Everything from the line containing "flex-direction: column ->" through the last line of the data below is to be retyped exactly, apart from the pictures.

***

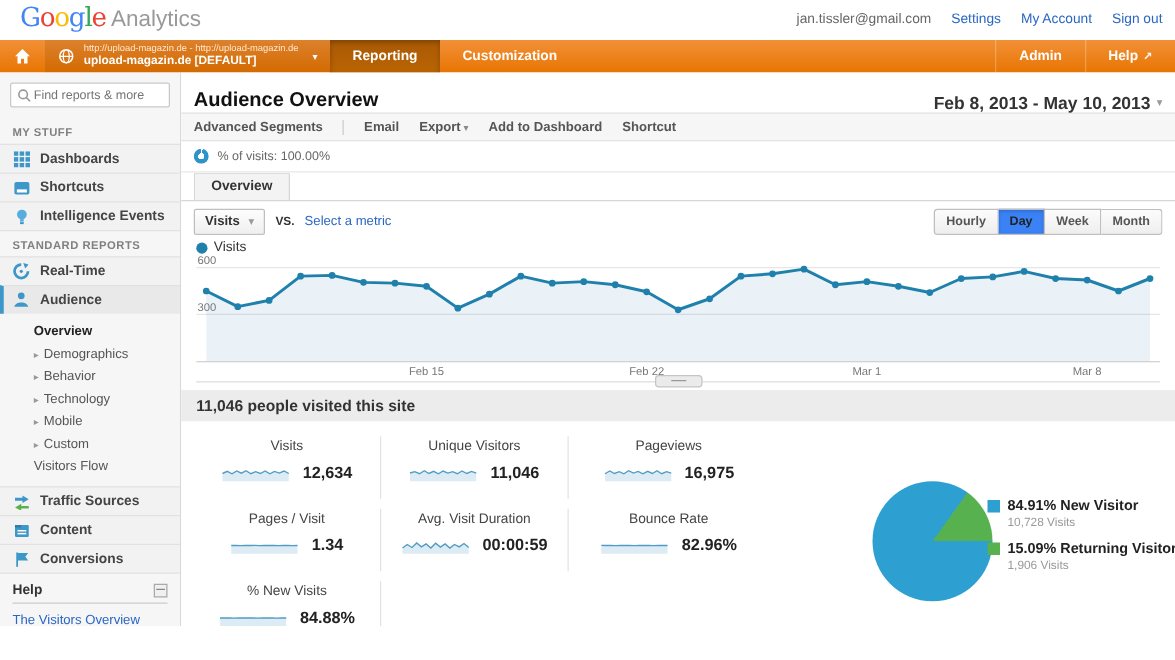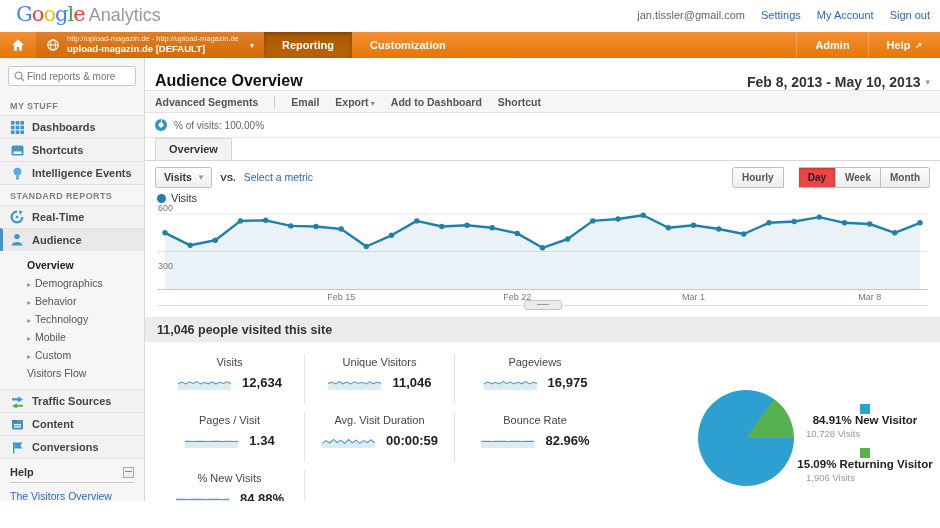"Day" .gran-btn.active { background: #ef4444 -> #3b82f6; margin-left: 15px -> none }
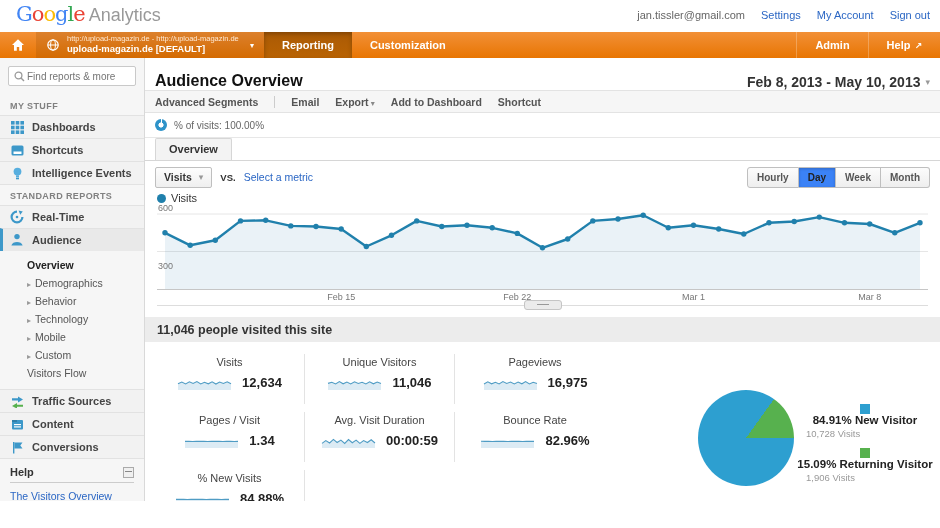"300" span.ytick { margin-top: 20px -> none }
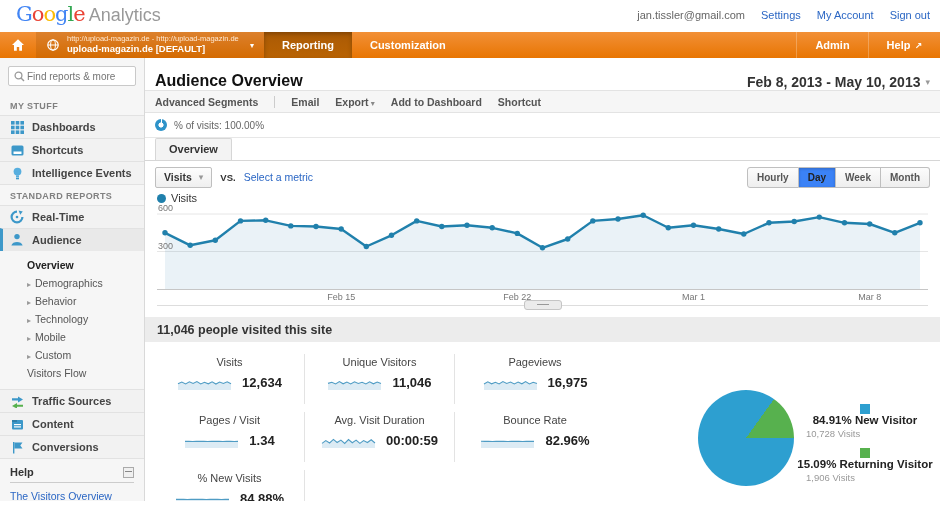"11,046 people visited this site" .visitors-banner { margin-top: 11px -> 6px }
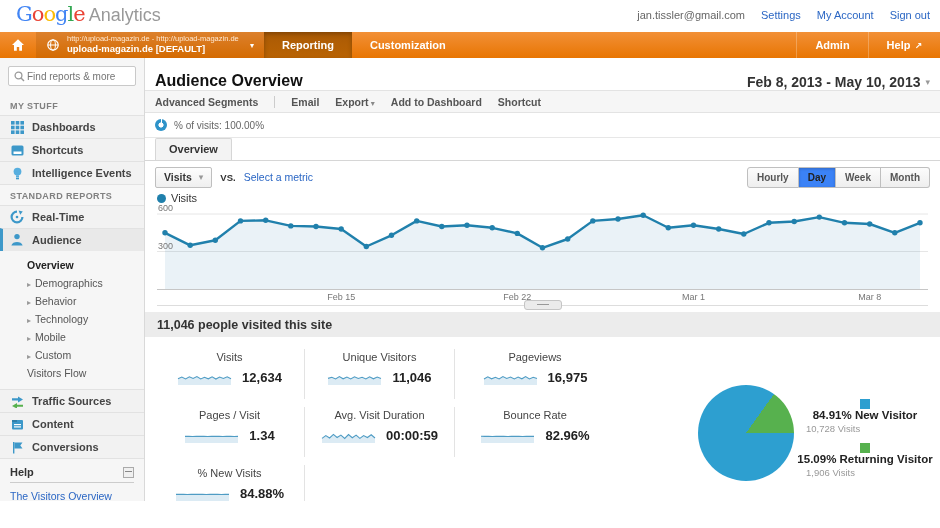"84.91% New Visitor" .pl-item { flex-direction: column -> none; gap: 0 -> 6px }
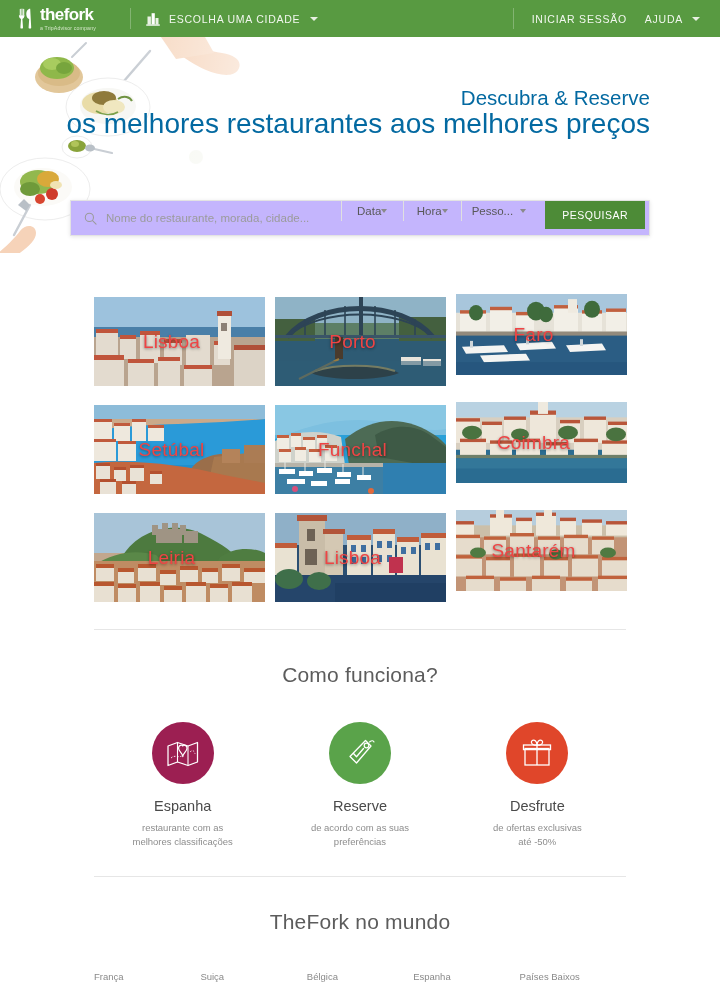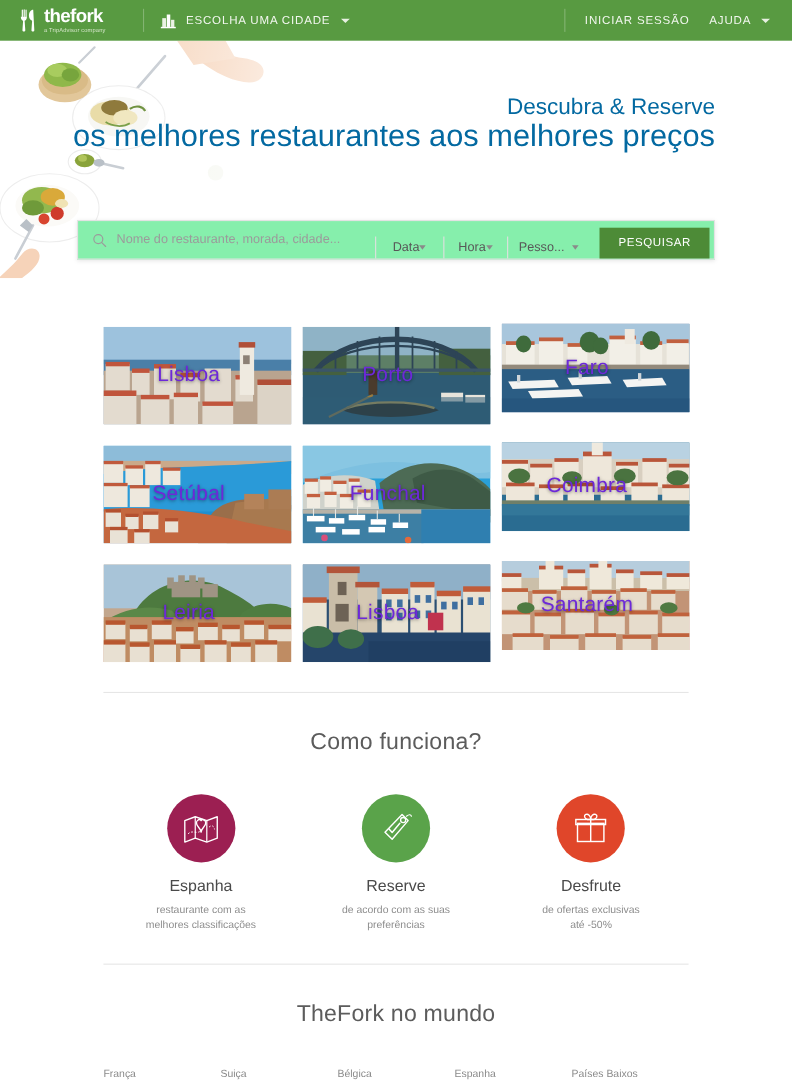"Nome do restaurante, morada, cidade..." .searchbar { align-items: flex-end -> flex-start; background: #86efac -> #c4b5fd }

***

## Problem solution
"84.91% New Visitor" .pl-item { flex-direction: column -> none; gap: 0 -> 6px }
"Nome do restaurante, morada, cidade..." .searchbar { align-items: flex-end -> flex-start; background: #86efac -> #c4b5fd }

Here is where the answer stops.